I can remember seeing the documentary from which I think this piece derives and its mix of romantic defiance and lyrical beauty (both the above and the documentary) is at the heart of Campbell’s writing, where the city and/or the great outdoors becomes a place where conflict is both generated and resolved, at least temporarily in the psyche of the individual. There’s a slight overlap here with the work of Martin Hayes, for example, where the focus is more intensely on work and its pressures and ability to ‘grind you down’ but whereas Hayes comes closer to some kind of political analysis as a possible response, Campbell’s poetry while hardly naïve in its documentation is more existential.


          The sunset has
          painted a Rothko

          on my wall.
          I turn to see

          the setting sun.
          It is coming across

          the sea like
          a trail of birds.

          Blackbird evening;
           blackbird, sunlit-

          singing evening.
          Can I not

          just sit and listen,
          sit and watch?

          This orange evening
          of birdsongs

          is so marvellously
          absent of politics.


This relationship between art and nature and the desire for a world that is not dominated by the political and the economic is neatly encapsulated in this poem which is at once an argument and an endorsement of a world view (the book is prefaced by a quotation from late American poet Philip Levine, a great documentarist of working class life) while also being a beautiful, minimalist lyric poem in its own right. It’s a poem which is much more sophisticated than it might at first appear. Yet if there is a hint of Thoreau in Campbell’s ‘escapist fantasy’ it’s a Walden also aware of the realities of the working world in a modern consumerist society, however alienated and at odds with that society the individual appears to be.
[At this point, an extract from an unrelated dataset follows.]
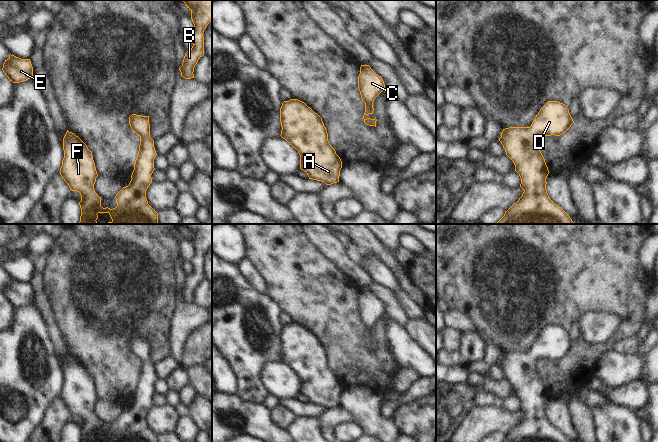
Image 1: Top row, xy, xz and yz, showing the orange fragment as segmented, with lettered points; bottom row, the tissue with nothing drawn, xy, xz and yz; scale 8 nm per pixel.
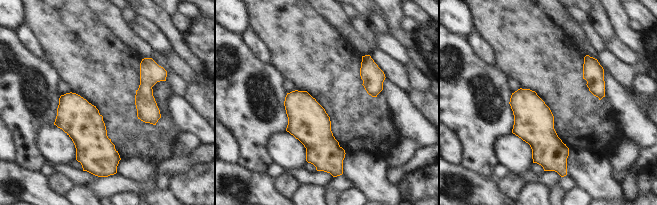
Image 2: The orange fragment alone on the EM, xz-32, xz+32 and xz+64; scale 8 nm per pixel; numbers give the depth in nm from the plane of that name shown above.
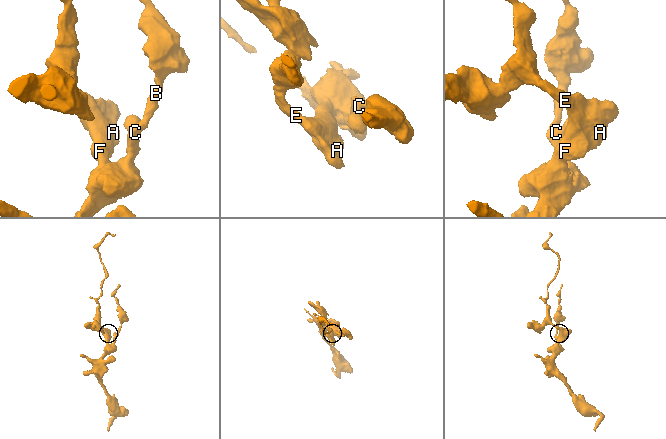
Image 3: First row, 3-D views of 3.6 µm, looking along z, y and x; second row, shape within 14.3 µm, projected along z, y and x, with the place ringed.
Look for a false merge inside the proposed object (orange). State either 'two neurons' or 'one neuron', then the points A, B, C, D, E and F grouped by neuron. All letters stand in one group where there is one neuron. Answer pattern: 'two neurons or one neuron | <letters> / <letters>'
one neuron | A B C D E F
In ‘Turning up the Volume’ we have the first of a short series of prose poems which mix what appear to be nostalgic memories with fractured dream sequences which have a stream of consciousness feel which heightens to a sense of ‘super-reality’. It’s this contrast between the humdrum workday existence with its pressures and anxieties and a more surreally oriented outlook on the world that makes this such an interesting collection and one that the reader may well want to dip into again: ‘With the memory of her music painting the / walls like the sun paints the old buildings of broken towns, he / lifted his sodden face back and listened as the glorious fragments / of his bolted life consoled him with arias and tone poems’. Compare this to a brief description of an evening working at the postal centre which evokes precisely the mixture of drudgery, coercion, panic, relief and near euphoria which makes up the 5pm – 10.15pm shift. Anyone who has ever been in this position, on minimum wage and zero hour contract will be in tune with the sentiments expressed in this poem. Campbell’s language here really gets into the feel of the environment, the desperation of the individual and the final triumph at the end of shift, a small victory of resistance and a temporary feeling of freedom.

          The Last Post

          About nine bells all the men
          started wheeling the post out on stage
          as fast as they could manage.
          For once I felt like working hard
          so I pushed more, walked quicker
          saw the pleasure in the manager’s eyes
          as I kept on pushing, pulling
          sweating and grafting
          knowing that come 10.15 pm
          I would be walking out
          onto the cool of Oldham Road
          and never, ever coming back. 


There’s a wider range of writing in  this collection, both in formal terms and in subject matter, than I’ve probably indicated but its core subject remains the relationship between ‘work’ and ‘free time’, between ‘art’ and ‘commerce’ and between the power of dreams to resist the models and life choices that are imposed by arbitrary questions of birth and class. If this is poetry as therapy or consolation it also perhaps holds out the hope of a more noble and ‘transcendental’ reply to ‘the way things are’ even if this late romantic thesis is one beset by contradiction.